Rublev, 19, won 7-5 7-6 (7-5) 6-3 to become the youngest man to reach the last eight at Flushing Meadows since Andy Roddick in 2001.
Nadal, 31, saw off Ukraine’s Alexandr Dolgopolov 6-2 6-4 6-1 in just one hour and 41 minutes in New York.
The Spaniard returns to the last eight for the first time in four years.
He will face one of the sport’s rising stars in Rublev, who only broke into the top 100 in June and the top 50 in July.
The Russian, now ranked 53rd after peaking at 49th last month, had beaten seventh seed Grigor Dimitrov in the second round.
He saw off Goffin in two hours and five minutes, with the Belgian hampered by a knee injury.
“I’m a little bit lucky to be in the quarter-final but of course I’m enjoying it, and I will try to do my best in the next match,” said Rublev.

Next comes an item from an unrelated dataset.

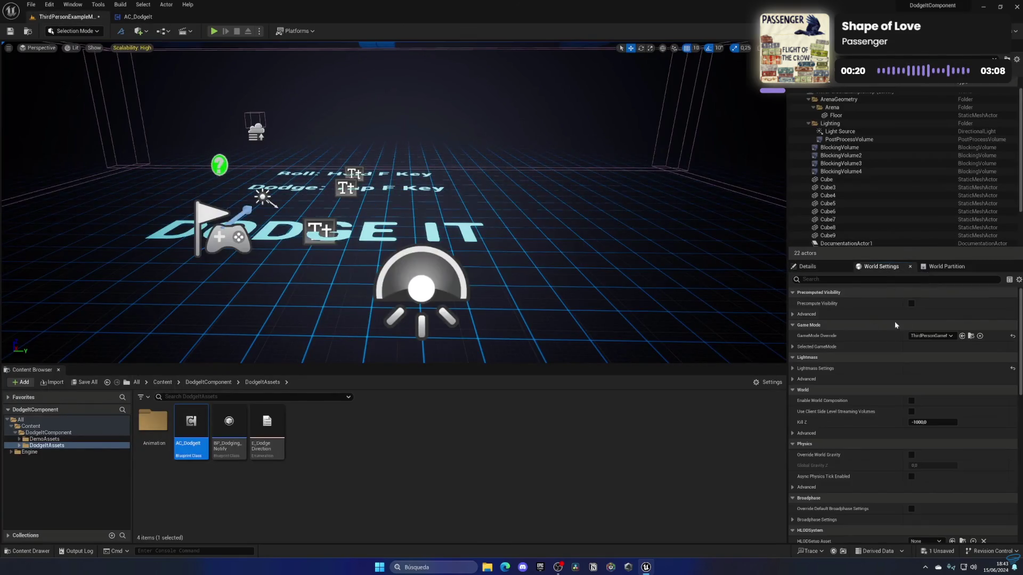
click(793, 347)
click(970, 357)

“Rafa is the real champion and I’m just going to try to enjoy it – this is the quarter-final and I have nothing to lose.”
‘This sport is about victory’
Nadal has practised with Rublev in Majorca, describing him as a “great guy”, but he did not accept that the teenager would be free of pressure when they meet.

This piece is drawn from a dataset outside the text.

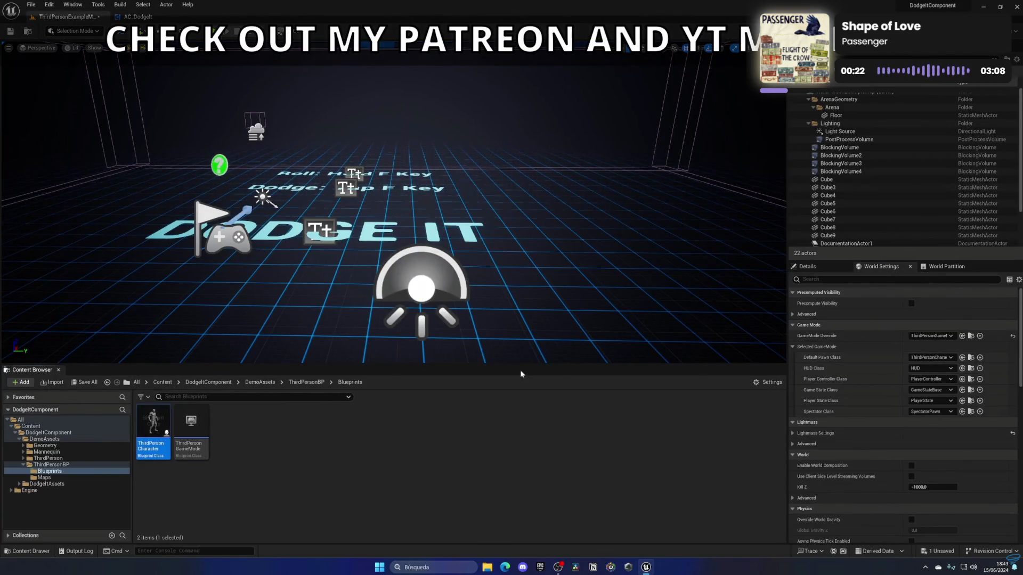
double_click(163, 418)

“Of course he’s young, but at the same time, he’s in the quarter-finals,” said Nadal.
“He has a chance to be in the semi-finals for the first time of his career, and I have been there a couple of times.

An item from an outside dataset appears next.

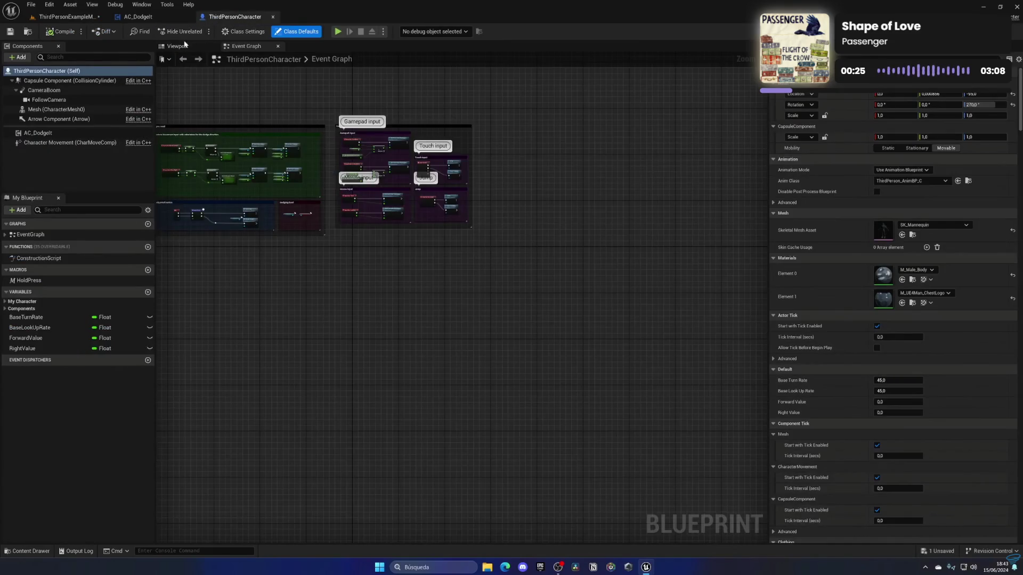
click(177, 46)
click(64, 133)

“So of course he has things to lose. And of course I have things to lose and things to win.
“But I tell you one thing, this sport is about victory. This is not about defeats. At the end of your career, nobody remember your defeats, your losses. People remember the victories.
“For everybody it’s everything to win, you know. And that’s it.”
‘Of course, it’s better to be 19 than 31’
Dolgopolov, ranked 64th, had won two of his previous three matches against Nadal, but rarely threatened in New York.
The Spaniard fired 11 forehand winners off his dominant side, while Dolgopolov made 39 errors as his game grew increasingly wayward.
A double-fault and a forehand error gave up the first break of serve in game three, and Nadal came through the only testing moment by saving two break points in game six.
A brilliant backhand cross-court winner gave the Spaniard a double break, and soon after the set, before Dolgopolov’s hopes effectively ended midway though the second set.
Two errors gave up the crucial break at 4-4 and Nadal rolled through nine of the last 10 games to complete a comfortable afternoon’s work.
Looking ahead to the quarter-final, and an opponent who was four years old when the Spaniard turned professional, Nadal said: “Of course, it’s better to be 19 than 31.
“I always wanted to be young. Even when I was eight years old, I was not very happy when it was my birthday to be nine. Still the same – I am 31, and I am not happy when my birthday going to be 32.
“I am happy being young, no? I don’t want to get older.”